Last winter Mr. Pillsbury spent three months in the East on a lecture tour, showing his moving pictures of Yosemite’s wild flowers. At the conclusion of the tour he sold the exhibitor’s American and foreign rights to his flower pictures and as a result they will shortly appear on the circuits. Thus theatre-goers throughout the world will become familiar with Yosemite’s floral displays and will be treated to the unusual spectacle of flowers bursting into radiant bloom all within the space of a few seconds, while the pictures are on the screen, although in many cases the camera was trained on the plants for days and weeks in order to secure the results attained.  

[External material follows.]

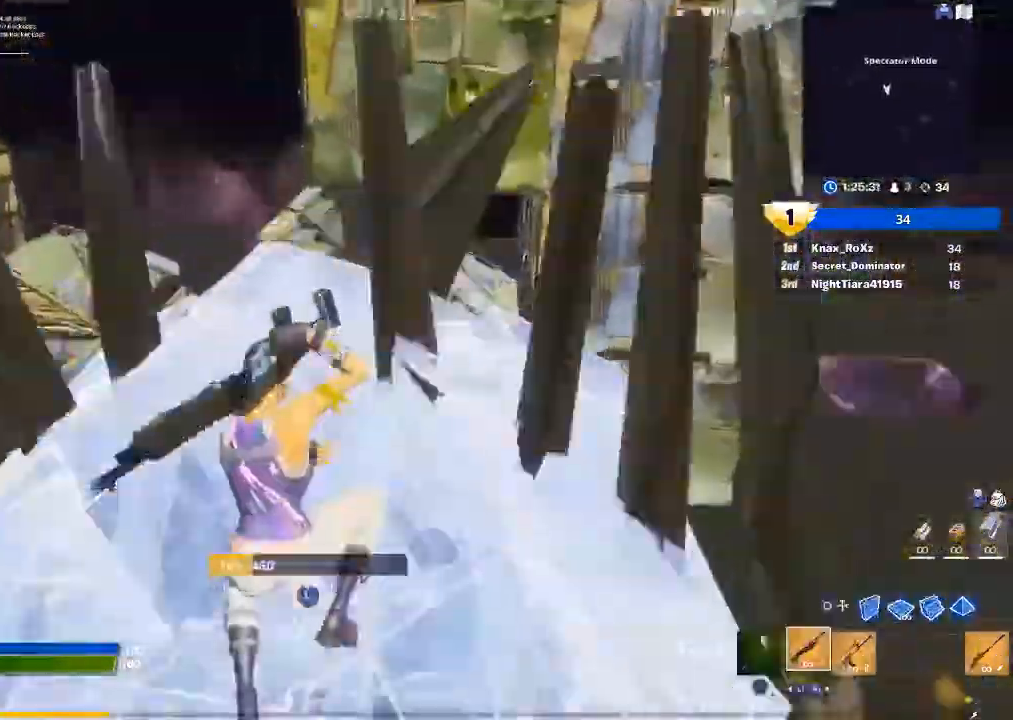
{"buttons": [], "left_stick": "up", "right_stick": "right", "events": [[33, "right_stick", "down-right"], [133, "L3", "down"], [133, "R2", "down"], [133, "right_stick", "left"], [200, "L3", "up"], [233, "R2", "up"], [233, "right_stick", "center"], [467, "right_stick", "right"]]}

Mr. Pillsbury’s movie camera is operated by a motor with clock attachment which makes exposures at intervals times sufficiently to record every movement of the bud as it swells and opens into a beautiful flower. Visitors to Yosemite have an opportunity to see Mr. Pillsbury’s moving pictures at his studio.  

Will Build New Studio

The artist photographer has just obtained a new fifteen-year lease from the National Park Service and has advertised for bids for a new studio to be erected in the new Yosemite Village which is to be established on the north side of the Valley. The National Park Service, by the way, has but recently accepted the bid of Gutleben, the Los Angeles contractor, for the construction of the new post office and administration building which are to form the first units of the new village. The Pillsbury studio will be a most attractive structure of granite and logs, conforming to the general scheme of architecture for the village. The studio will be 40x60 feet in dimensions. There will also be a lecture room with a seating capacity of 275 in the rear so that visitors may have opportunity to view Mr. Pillsbury’s moving pictures. 

Will photograph Hawaii Park

  This autumn Mr. and Mrs. Pillsbury will ship their car to Honolulu and Mr. Pillsbury will spend the winter taking pictures of the wonderful Hawaiian scenery. He will visit the Hawaiian National Park and will from the air shoot Kilauea, the active volcano which has appeared so much in the news of late. Mr. Pillsbury plans to circle the volcano in a government airplane as he trains his movie camera on the crater and grinds the crank.

Mr. Pillsbury is a native of Medford, Mass, but he came to California in 1883 and is just as enthusiastic over California’s scenery as any dyed-in-the wool native son.